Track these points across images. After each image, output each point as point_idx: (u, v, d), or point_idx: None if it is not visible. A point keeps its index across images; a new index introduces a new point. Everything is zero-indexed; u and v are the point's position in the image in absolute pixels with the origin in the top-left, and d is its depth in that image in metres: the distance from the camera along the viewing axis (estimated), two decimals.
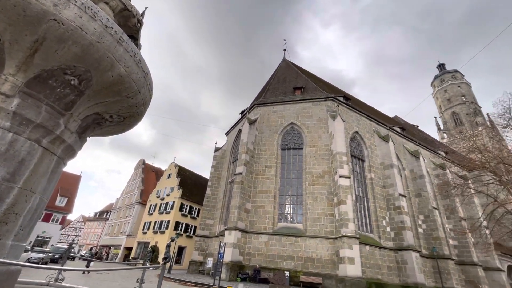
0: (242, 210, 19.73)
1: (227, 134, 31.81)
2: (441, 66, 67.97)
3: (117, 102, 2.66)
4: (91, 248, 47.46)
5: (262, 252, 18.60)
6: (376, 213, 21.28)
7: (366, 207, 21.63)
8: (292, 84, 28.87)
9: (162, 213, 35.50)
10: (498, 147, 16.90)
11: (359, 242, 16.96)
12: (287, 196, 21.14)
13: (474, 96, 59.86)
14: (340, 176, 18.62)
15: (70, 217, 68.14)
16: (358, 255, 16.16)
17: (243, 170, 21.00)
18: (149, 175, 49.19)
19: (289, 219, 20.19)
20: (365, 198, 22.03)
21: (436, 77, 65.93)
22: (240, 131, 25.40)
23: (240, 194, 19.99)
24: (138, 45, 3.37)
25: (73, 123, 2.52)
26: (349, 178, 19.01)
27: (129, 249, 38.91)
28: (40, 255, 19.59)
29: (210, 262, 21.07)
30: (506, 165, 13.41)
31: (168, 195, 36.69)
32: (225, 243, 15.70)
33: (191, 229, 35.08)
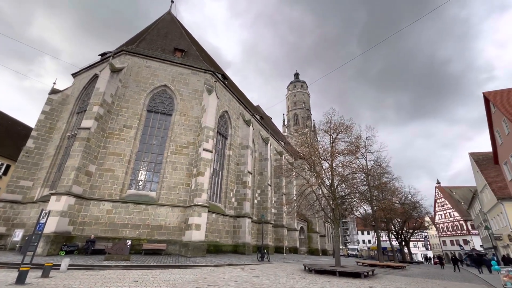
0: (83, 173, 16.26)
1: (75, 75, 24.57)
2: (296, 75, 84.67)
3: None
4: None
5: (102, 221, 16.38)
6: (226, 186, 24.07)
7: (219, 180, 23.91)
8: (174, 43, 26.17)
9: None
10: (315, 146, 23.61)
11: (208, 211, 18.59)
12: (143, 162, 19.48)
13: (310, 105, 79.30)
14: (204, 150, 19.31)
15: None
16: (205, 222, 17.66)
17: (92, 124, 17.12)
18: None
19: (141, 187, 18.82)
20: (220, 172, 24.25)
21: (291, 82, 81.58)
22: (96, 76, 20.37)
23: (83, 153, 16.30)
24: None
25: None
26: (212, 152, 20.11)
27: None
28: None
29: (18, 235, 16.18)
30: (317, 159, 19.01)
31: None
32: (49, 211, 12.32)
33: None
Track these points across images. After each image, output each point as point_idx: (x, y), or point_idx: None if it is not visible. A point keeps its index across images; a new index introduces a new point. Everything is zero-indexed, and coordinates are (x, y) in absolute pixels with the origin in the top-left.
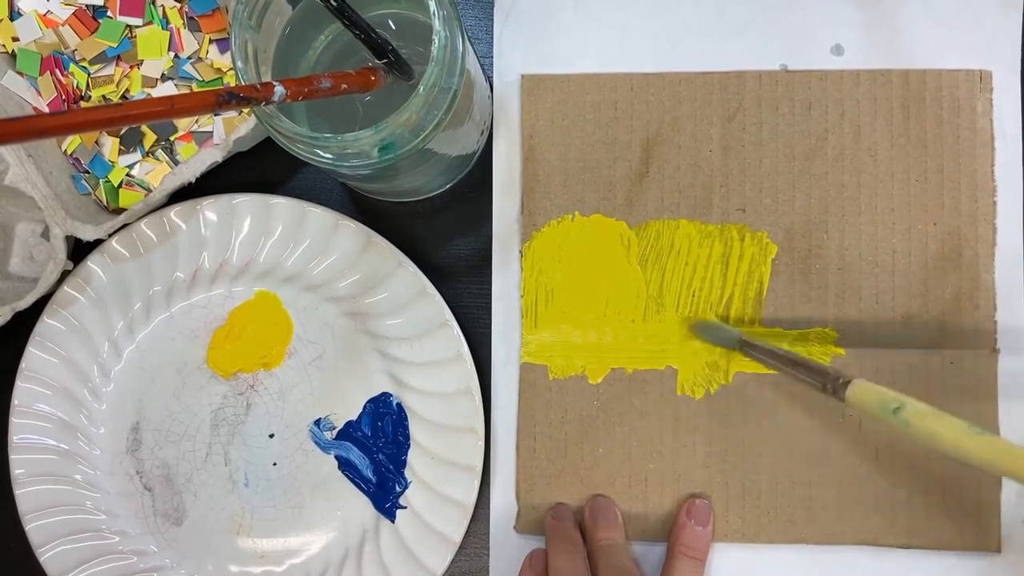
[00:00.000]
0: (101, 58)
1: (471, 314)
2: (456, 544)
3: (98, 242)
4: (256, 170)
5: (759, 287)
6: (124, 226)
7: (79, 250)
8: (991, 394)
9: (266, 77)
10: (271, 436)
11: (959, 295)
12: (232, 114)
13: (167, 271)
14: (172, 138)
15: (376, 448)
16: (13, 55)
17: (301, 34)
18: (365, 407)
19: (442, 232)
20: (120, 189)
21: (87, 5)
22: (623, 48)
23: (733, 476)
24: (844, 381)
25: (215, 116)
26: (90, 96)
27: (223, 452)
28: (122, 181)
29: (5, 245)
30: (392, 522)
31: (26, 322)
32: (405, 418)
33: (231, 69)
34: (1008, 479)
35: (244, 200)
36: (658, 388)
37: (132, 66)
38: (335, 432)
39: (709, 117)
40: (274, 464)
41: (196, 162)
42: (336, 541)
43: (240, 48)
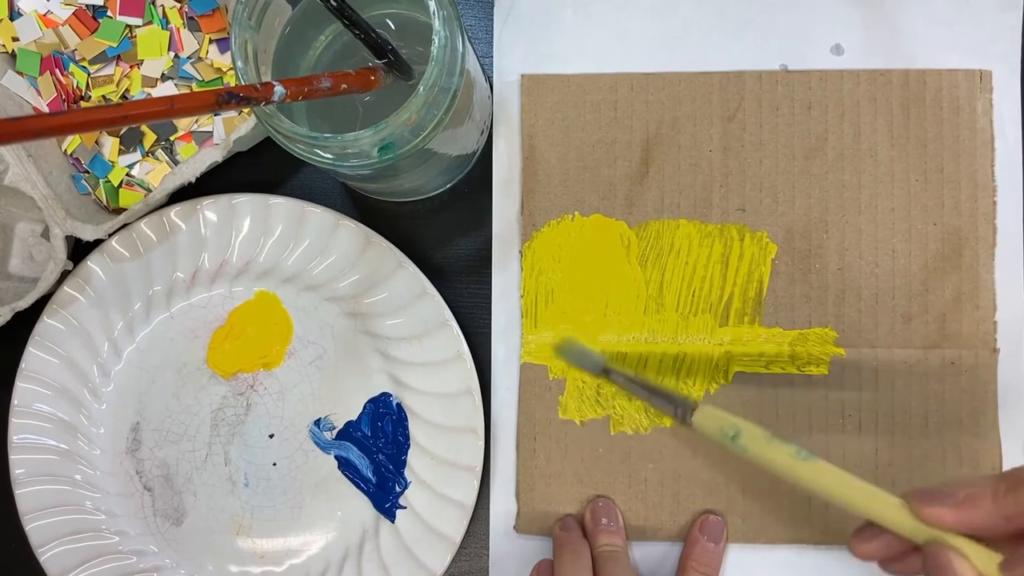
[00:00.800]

=-=-=

Leaving every picture out, please copy exactly the lines from the one holding "33: (231, 69)" through the last line of the listing, both ends included.

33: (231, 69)
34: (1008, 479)
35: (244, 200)
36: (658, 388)
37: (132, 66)
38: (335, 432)
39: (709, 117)
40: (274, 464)
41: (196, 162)
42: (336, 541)
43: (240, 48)
[00:00.800]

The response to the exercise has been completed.